> _What this task involves_
Find the word "many" in the data below and copy each line that holds it.

[Stored data entries]
□ □ □ □ □ □ □

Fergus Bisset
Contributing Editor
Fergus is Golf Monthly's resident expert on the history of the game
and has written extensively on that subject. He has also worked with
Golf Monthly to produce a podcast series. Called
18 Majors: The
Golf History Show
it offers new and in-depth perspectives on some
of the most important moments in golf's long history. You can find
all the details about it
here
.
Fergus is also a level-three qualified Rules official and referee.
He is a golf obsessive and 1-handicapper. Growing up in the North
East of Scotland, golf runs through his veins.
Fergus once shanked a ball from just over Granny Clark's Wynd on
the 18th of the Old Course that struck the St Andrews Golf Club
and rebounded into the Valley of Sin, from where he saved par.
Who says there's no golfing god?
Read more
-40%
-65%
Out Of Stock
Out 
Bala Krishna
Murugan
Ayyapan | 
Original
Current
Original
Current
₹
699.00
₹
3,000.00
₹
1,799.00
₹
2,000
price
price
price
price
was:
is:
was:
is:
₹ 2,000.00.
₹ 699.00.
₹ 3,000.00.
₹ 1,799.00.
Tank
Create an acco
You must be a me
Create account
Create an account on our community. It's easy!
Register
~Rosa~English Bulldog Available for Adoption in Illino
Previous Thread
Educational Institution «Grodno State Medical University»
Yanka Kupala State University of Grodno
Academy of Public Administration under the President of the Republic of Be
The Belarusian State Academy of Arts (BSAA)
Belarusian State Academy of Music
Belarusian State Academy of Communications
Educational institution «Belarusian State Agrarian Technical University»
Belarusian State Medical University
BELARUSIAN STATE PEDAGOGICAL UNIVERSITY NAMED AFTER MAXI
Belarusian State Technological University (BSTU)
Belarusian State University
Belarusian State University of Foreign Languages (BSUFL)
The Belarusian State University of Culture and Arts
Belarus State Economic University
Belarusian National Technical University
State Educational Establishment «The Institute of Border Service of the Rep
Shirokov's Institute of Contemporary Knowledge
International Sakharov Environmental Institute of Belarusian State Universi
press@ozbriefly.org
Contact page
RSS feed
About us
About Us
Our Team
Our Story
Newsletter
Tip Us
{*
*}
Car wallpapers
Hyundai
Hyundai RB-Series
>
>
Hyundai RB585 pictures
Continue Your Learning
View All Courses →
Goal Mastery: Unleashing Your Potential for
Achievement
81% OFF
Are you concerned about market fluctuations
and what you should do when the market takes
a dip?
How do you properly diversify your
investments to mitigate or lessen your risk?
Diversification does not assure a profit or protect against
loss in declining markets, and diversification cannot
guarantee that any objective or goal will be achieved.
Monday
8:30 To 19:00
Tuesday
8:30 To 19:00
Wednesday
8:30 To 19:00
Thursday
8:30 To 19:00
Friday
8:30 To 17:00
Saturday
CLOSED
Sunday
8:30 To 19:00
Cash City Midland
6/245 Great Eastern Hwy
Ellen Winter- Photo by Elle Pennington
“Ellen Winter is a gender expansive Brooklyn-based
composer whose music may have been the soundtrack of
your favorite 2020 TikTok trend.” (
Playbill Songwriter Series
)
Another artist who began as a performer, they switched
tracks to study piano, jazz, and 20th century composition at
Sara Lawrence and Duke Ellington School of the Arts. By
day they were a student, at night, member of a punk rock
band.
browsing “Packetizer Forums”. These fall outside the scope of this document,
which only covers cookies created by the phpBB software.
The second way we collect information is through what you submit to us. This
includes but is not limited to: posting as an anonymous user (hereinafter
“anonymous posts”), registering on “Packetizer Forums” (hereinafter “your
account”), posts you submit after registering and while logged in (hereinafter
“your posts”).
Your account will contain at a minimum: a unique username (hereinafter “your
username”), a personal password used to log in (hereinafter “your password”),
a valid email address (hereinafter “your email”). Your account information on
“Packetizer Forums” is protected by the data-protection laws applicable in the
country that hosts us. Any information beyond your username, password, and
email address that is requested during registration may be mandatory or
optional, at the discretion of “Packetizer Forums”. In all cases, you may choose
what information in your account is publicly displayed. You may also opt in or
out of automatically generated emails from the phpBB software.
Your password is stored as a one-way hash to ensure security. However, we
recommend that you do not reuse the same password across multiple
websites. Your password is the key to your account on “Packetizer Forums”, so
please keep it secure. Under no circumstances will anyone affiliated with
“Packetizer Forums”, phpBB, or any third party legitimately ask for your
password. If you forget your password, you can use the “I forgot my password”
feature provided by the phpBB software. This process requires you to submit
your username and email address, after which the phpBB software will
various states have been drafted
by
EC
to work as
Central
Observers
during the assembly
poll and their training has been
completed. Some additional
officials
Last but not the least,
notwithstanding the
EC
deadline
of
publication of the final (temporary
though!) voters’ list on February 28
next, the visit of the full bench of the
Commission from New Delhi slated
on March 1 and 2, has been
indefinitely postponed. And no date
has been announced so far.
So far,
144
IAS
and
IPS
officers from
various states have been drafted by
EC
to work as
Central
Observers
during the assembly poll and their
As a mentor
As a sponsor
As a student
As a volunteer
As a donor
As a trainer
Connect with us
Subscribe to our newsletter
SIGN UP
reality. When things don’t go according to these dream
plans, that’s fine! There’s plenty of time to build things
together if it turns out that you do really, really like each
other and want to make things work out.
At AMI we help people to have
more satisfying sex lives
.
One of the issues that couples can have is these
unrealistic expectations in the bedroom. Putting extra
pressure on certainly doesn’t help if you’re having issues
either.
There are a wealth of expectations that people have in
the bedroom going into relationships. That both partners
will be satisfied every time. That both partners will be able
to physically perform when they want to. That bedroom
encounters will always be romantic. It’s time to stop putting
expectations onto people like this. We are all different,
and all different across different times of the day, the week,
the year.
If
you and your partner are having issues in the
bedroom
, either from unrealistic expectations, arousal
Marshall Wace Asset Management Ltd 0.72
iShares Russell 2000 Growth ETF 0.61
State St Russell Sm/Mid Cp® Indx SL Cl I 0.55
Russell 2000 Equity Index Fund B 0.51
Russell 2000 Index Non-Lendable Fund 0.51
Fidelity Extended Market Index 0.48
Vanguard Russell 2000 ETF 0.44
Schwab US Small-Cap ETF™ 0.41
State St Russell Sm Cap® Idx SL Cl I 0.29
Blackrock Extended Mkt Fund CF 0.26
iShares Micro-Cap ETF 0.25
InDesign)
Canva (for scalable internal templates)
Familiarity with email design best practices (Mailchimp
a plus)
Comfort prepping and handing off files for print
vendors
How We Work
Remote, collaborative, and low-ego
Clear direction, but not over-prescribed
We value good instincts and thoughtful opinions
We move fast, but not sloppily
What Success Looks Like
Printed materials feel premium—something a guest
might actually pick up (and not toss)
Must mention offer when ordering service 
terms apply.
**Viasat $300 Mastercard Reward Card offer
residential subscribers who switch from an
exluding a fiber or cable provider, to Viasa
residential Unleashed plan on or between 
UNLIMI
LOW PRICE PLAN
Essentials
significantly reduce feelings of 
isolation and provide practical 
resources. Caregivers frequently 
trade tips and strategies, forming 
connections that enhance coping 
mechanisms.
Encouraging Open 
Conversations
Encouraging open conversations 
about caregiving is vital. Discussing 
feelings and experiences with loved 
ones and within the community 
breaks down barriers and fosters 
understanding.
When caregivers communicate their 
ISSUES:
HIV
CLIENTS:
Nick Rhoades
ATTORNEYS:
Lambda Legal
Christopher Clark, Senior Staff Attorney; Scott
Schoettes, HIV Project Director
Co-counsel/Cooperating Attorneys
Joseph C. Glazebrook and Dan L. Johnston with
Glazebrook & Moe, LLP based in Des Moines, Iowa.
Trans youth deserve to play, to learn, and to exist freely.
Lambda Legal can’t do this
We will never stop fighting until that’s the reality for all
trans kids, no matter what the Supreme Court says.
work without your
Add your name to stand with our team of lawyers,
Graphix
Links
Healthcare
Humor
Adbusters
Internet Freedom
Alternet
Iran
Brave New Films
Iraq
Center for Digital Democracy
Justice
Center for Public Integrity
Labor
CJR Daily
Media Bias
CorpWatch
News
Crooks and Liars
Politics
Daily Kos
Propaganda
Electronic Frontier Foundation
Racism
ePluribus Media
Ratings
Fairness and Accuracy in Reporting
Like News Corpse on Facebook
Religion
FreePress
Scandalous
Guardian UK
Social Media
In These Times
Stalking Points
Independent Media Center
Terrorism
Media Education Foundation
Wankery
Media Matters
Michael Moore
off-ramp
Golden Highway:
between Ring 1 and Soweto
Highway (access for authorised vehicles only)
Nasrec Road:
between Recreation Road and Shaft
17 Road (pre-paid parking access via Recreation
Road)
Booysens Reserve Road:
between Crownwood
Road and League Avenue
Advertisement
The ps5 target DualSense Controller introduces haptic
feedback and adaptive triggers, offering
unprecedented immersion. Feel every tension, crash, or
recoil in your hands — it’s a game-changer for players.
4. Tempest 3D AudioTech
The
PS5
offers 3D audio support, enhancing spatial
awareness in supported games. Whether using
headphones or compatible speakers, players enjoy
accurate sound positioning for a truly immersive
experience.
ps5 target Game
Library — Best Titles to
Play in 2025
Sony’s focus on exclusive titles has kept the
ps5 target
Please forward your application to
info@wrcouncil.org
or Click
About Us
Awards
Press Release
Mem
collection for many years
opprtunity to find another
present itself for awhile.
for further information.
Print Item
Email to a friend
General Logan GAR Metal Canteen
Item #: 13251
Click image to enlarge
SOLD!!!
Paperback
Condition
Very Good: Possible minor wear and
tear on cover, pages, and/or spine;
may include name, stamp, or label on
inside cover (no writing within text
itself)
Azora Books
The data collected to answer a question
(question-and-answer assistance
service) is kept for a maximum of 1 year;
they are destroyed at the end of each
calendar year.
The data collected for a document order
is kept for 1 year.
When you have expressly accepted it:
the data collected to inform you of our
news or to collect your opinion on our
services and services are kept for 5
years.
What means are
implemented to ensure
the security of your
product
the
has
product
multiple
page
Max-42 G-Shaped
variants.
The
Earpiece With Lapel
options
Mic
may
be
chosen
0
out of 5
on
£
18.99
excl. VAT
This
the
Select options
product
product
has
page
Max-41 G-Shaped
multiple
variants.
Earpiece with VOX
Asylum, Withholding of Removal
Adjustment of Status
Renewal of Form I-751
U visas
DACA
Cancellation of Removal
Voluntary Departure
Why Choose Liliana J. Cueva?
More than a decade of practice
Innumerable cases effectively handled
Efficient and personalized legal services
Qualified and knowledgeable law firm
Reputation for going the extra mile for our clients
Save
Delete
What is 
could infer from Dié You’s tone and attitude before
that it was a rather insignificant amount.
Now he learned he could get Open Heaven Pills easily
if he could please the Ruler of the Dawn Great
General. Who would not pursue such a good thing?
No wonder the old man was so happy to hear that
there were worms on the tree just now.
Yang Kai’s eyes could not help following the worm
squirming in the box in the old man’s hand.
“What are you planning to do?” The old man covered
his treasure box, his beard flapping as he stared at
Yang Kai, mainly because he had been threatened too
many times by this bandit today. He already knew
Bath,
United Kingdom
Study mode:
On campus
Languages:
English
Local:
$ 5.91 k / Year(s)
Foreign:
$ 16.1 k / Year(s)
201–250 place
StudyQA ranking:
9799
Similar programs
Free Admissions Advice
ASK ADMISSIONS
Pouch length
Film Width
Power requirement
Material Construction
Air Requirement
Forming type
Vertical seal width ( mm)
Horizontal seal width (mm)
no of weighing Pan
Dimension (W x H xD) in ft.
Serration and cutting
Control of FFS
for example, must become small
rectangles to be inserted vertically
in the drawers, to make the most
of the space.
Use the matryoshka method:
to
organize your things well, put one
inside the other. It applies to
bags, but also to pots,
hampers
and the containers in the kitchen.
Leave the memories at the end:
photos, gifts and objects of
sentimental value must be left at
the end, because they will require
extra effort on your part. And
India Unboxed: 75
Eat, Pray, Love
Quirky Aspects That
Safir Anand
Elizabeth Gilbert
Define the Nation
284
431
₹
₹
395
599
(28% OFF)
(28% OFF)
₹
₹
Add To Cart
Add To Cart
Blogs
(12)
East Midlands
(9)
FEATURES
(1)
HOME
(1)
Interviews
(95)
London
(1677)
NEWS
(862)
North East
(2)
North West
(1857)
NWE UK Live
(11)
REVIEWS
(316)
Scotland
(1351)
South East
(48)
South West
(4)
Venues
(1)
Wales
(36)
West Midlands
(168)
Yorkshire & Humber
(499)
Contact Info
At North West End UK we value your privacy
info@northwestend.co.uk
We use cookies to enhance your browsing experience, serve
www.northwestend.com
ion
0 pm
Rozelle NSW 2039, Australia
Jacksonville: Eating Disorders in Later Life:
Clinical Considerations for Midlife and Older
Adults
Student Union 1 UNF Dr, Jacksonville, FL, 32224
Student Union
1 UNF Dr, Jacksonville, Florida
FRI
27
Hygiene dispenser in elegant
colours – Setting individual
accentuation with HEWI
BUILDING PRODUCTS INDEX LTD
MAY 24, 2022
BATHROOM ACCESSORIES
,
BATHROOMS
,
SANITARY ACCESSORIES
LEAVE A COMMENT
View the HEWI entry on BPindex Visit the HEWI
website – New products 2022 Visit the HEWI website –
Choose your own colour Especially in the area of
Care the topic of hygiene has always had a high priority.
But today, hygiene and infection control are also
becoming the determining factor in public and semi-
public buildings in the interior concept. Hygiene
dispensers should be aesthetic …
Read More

□ □ □ □ □ □ □

> _Finished task_
collection for many years
many times by this bandit today. He already knew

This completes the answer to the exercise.